De inmediato se conocieron las causas del siniestro en el Hotel Saratoga, de La Habana Vieja, aunque está abierta la investigación: fue un escape de gas, mientras un camión cisterna habilitaba al edificio que se preparaba para reabrir esta semana. Sin huéspedes, las habitaciones permanecían cerradas a cal y canto, y puede que un simple clic del interruptor de la luz fuera suficiente para que la masa de gas acumulado provocara la onda expansiva que hizo añicos los cristales, la marquetería y la fachada ligera con adornos de estuco verde y blanco, original del siglo XIX.

No es la primera vez que Cuba se enluta. Podría parecer hasta menor un accidente como este en un país que ha padecido en medio siglo más de 30 huracanes de gran magnitud, decenas de muertos durante el sabotaje de la CIA al vapor La Coubre en el puerto de La Habana en 1960, la voladura de un avión civil con 73 pasajeros en 1976, una cadena de bombas en hoteles y restaurantes en la década de los años 90, el bloqueo sempiterno del gobierno de Estados Unidos –acción canallesca, lo llama el presidente Andrés Manuel López Obrador– que ha naturalizado la escasez de casi todo y que hizo más desesperante la pandemia, por citar algunos ejemplos dramáticos.

Pero no. La explosión en el Hotel Saratoga, con casi un centenar de lesionados –de ellos 43 muertes hasta el miércoles– es otra cosa. Lo que hizo de esta historia en particular la gran historia no fue la explosión que se sintió en La Habana, ni el humo denso que se podía ver desde las zonas altas, ni la sensación de vulnerabilidad que nos dejó a todos, sino la solidaridad de la ciudadanía que se apiñaba en los alrededores exigiendo un lugar para rescatar a las víctimas de los escombros, donar su sangre para los heridos o aliviar la angustia de los damnificados. Dos horas después del accidente, la fila de voluntarios y voluntarias frente a los bancos de sangre, los policlínicos y los hospitales superaban los miles, y la mayoría eran jóvenes, esos mismos que la propaganda de Miami dice que se están yendo en masa de Cuba.

Mientras el gobierno actúa y la prensa pública da lecciones de inmediatez y sensibilidad, personas de la calle, con todo tipo de profesiones, siguen ayudando a sus compatriotas. No sabemos los nombres de todos los rescatistas –muchos de ellos bomberos voluntarios–, de los maestros de la escuela Concepción Arenal, que colinda con el hotel, y protegieron a sus alumnos, de los niños que salvaron a otros niños, de los transeúntes que socorrieron a los trabajadores del Saratoga y a las familias de los dos edificios que implosionaron en la vecindad, ni de los perros rastreadores que todavía buscan las huellas de al menos dos desaparecidos entre los escombros.
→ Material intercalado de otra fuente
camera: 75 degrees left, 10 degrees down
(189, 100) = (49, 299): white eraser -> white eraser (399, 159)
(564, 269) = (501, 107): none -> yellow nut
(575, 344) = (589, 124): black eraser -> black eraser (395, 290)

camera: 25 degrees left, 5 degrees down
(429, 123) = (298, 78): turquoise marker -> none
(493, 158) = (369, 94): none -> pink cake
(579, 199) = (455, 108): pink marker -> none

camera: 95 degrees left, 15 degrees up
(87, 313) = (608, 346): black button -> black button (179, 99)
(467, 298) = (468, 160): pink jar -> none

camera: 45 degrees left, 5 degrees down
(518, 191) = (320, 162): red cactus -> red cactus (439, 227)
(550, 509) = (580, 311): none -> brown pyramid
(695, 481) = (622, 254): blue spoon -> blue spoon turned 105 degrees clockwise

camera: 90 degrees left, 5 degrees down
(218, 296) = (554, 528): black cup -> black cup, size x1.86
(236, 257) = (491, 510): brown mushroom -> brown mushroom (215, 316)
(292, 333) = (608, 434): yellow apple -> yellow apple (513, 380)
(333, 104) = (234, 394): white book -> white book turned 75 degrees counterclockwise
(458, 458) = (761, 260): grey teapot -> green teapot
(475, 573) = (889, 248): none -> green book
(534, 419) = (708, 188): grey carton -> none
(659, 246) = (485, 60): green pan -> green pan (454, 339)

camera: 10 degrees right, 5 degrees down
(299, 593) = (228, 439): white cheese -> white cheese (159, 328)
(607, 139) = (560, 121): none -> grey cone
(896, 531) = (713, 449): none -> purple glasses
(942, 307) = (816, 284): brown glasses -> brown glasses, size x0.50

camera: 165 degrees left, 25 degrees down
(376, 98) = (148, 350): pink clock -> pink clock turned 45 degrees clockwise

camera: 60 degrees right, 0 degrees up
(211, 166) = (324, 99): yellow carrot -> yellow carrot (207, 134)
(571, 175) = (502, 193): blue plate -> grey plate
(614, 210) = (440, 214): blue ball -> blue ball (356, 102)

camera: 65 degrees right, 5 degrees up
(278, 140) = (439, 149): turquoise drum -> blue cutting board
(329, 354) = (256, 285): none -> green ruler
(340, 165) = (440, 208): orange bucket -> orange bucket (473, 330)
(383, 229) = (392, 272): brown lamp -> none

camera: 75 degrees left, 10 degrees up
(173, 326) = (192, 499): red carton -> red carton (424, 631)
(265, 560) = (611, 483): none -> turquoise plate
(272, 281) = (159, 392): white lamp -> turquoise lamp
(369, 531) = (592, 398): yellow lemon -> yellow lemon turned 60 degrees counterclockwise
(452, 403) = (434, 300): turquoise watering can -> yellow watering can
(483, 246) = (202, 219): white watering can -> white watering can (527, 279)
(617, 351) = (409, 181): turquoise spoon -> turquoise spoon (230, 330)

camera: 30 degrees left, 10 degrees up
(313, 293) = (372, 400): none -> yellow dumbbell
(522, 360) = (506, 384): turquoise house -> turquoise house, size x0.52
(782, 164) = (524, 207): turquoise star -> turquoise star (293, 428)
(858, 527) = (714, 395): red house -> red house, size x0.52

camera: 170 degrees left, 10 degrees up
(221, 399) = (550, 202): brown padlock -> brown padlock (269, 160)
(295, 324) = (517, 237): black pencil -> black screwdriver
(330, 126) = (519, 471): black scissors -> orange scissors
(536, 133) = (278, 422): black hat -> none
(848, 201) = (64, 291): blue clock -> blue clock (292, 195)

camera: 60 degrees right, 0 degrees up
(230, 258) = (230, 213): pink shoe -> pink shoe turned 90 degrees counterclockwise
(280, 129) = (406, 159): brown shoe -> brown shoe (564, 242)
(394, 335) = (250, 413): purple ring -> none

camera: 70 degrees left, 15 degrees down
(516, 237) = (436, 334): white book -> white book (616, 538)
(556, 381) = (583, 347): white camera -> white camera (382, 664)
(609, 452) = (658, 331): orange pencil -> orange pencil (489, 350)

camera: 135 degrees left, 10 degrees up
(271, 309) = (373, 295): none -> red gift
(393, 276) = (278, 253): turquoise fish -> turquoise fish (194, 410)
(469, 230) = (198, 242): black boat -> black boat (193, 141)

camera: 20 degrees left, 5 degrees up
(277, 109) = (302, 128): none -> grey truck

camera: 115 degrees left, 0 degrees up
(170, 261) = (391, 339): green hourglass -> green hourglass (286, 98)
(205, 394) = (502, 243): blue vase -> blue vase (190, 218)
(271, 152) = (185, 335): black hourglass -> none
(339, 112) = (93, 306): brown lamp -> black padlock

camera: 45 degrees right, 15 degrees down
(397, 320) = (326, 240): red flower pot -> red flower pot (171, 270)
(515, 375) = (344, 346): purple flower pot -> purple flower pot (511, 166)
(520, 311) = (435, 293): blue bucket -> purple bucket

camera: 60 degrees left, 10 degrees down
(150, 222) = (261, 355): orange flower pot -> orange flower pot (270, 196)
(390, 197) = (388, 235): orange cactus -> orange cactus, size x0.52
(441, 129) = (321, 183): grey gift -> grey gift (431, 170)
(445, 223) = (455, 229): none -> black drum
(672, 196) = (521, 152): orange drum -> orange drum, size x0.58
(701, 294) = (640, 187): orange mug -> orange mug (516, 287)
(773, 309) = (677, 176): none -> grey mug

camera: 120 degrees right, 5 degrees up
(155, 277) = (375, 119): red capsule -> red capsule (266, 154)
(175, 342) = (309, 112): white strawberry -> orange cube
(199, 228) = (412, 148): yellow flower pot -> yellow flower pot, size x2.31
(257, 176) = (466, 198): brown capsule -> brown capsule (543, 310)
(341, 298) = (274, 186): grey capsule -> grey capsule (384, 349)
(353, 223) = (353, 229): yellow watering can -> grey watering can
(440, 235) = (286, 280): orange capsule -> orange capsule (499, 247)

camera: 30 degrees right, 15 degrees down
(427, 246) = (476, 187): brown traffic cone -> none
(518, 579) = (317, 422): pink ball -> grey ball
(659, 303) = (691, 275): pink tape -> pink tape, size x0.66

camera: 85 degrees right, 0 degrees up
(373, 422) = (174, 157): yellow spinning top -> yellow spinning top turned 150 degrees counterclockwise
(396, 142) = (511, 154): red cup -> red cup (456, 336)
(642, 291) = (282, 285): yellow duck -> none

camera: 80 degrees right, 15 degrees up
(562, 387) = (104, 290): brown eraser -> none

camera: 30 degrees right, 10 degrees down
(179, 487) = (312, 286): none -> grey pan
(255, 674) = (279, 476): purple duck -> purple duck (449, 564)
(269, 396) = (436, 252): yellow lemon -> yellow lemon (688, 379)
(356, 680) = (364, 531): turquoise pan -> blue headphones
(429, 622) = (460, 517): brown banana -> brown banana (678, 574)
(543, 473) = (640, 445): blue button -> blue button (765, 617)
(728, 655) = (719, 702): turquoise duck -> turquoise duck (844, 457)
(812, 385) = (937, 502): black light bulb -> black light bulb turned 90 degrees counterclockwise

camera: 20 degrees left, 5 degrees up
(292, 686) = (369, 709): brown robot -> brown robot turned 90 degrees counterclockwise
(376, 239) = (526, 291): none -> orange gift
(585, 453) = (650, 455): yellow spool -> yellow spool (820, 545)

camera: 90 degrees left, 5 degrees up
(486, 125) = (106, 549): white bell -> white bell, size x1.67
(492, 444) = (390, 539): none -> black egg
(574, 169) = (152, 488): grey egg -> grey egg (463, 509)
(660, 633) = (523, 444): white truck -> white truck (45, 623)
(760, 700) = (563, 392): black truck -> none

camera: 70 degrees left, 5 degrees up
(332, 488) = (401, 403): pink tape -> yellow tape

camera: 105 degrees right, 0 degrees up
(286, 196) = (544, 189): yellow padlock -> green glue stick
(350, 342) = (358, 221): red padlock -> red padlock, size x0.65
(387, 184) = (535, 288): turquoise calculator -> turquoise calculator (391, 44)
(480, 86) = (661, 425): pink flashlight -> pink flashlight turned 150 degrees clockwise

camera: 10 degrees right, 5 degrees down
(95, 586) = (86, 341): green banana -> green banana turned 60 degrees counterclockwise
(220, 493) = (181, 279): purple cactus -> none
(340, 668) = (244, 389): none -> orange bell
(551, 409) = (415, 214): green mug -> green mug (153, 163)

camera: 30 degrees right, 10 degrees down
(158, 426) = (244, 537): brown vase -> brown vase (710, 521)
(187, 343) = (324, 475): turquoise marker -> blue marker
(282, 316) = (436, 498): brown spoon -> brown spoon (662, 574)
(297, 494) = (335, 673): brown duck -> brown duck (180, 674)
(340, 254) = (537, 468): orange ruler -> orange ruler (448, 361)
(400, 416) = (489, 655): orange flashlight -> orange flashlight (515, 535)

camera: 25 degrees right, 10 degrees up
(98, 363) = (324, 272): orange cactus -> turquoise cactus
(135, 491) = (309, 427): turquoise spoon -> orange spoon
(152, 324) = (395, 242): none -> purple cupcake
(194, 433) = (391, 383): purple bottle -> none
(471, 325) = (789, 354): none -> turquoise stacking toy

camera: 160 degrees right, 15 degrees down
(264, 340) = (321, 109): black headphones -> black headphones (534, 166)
Al romperse, los edificios mostraron sus vísceras, sus arterias, sus nervios y su fragilidad, que es la nuestra. Pero también expusieron a esa especie de sentimentales decentes que no está en peligro de extinción y que son los mejores de todos nosotros, los héroes que se lanzaron a salvar a los demás, sin reparar en que otra explosión y otro derrumbe habrían podido convertirlos en víctimas. Y, a la par, hay un ejército anónimo de trabajadores de la salud que no ha descansado en más de 100 horas desde el accidente.

En Los soldados de Salamina, el novelista español Javier Cercas nos recuerda que en el comportamiento de un héroe hay casi siempre algo ciego, irracional, instintivo, algo que está en su naturaleza y a lo que no puede escapar. Es el que mira de frente el absurdo y la crueldad de la vida para hacernos más humanos, el que nos advierte que de la desesperación nace la lucha.

La muerte no prevalece. Una vez más.